En las primeras nieblas de una guerra que no ha hecho más que comenzar, veo cuatro cosas que debemos hacer en Europa y el resto del mundo. En primer lugar, debemos garantizar la defensa de cada centímetro de territorio de la OTAN, en particular en sus fronteras orientales con Rusia, Bielorrusia y Ucrania, contra todo tipo de ataques, incluidos los informáticos y los híbridos. Desde hace 70 años, la seguridad de los países de Europa Occidental, entre ellos el Reino Unido, depende fundamentalmente de la credibilidad de la promesa de “uno para todos y todos para uno” expresada en el artículo 5 del tratado de la OTAN. Nos guste o no, la seguridad de Londres a largo plazo está indisolublemente unida a la de la ciudad estonia de Narva, la de Berlín a la de Bialystok, en Polonia, y la de Roma a la de Cluj-Napoca, en Rumania.

En segundo lugar, debemos ofrecer todo el apoyo posible a los ucranios, sin traspasar el umbral que llevaría a Occidente a una guerra directa con Rusia. Los valientes ucranios que han decidido quedarse y resistir están luchando con medios militares y civiles para defender la libertad de su país, algo a lo que tienen todo el derecho por ley y en conciencia y como haríamos nosotros por el nuestro. Es inevitable que lo limitado de nuestra respuesta les provoque una amarga decepción. Los correos electrónicos que me envían varios amigos ucranios proponen, por ejemplo, que Occidente imponga una “zona de exclusión aérea” que impida la presencia de aviones rusos en el espacio aéreo ucranio. La OTAN no lo va a hacer. Como hicieron los checos en 1938, los polacos en 1945 y los húngaros en 1956, los ucranios dirán: “vosotros, hermanos europeos, nos habéis abandonado”. Pero sí podemos hacer otras cosas. No solo podemos seguir suministrando armamento y material de comunicaciones y para otros usos a un pueblo que está con toda legitimidad respondiendo a la fuerza con la fuerza, sino que es igual de importante que, a medio plazo, ayudemos a quienes van a tener que utilizar las viejas técnicas de resistencia civil contra una ocupación rusa y contra cualquier intento de imponer un Gobierno títere. Y también debemos prepararnos para ayudar a los numerosos ucranios que huirán hacia el Oeste.

En tercer lugar, las sanciones que impongamos a Rusia no deben limitarse a las que ya se han previsto.
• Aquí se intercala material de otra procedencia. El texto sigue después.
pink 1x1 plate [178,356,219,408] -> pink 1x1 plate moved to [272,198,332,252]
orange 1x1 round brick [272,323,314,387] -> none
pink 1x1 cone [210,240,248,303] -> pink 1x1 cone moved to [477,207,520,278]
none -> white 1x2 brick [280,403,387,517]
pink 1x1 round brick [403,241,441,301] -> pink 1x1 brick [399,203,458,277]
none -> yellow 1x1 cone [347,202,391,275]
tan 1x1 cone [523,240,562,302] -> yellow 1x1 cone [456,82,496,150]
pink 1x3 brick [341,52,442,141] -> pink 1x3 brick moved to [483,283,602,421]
Además de unas medidas económicas de gran alcance, habría que expulsar a los rusos que tengan cualquier conexión con el régimen de Putin. El presidente ruso, con su fondo de reserva de más de 600.000 millones de dólares y la mano puesta en el grifo del gas que abastece a Europa, ha estado preparándose para esto, por lo que las sanciones tardarán en surtir pleno efecto.

A la hora de la verdad, tendrán que ser los propios rusos quienes digan: “Basta ya. No en nuestro nombre”. Muchos, como el premio Nobel Dmitri Muratov, ya han manifestado su horror por esta guerra. Lean el conmovedor relato de la activista ucrania Nataliya Gumanyuk sobre la conversación telefónica con una periodista rusa que empezó a llorar mientras los carros de combate rusos atravesaban la frontera. Ese horror aumentará inevitablemente cuando empiecen a volver cadáveres de jóvenes metidos en bolsas y cuando Rusia empiece a notar todas las consecuencias económicas y de reputación. Los rusos serán las primeras y las últimas víctimas de Vladímir Putin.
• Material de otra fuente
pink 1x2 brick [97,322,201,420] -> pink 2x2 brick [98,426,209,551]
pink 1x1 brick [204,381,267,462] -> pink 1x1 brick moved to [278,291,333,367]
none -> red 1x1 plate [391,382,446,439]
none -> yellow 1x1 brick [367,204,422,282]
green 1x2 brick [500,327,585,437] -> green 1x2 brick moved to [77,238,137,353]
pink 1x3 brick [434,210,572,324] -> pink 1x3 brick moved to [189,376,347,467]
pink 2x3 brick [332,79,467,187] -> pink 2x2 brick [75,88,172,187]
Lo cual me lleva a una cuestión última y crucial: debemos prepararnos para una larga lucha. Tardaremos años, seguramente decenios, en ver todas las repercusiones de este 24 de febrero de 2022. A corto plazo, las perspectivas para Ucrania resultan desoladoras. Pero recuerdo en este instante el maravilloso título de un libro sobre la revolución húngara de 1956: A Victory in Defeat (“Una victoria en la derrota”). Casi todos en Occidente se han dado cuenta ya de que Ucrania es un país europeo que un dictador está atacando y desmembrando. Kiev está hoy llena de periodistas de todo el mundo. Esta experiencia marcará para siempre su imagen de Ucrania. Habíamos olvidado, en nuestros años ilusos después de la Guerra Fría, que así es como las naciones se inscriben en el mapa mental de Europa: con sangre, sudor y lágrimas.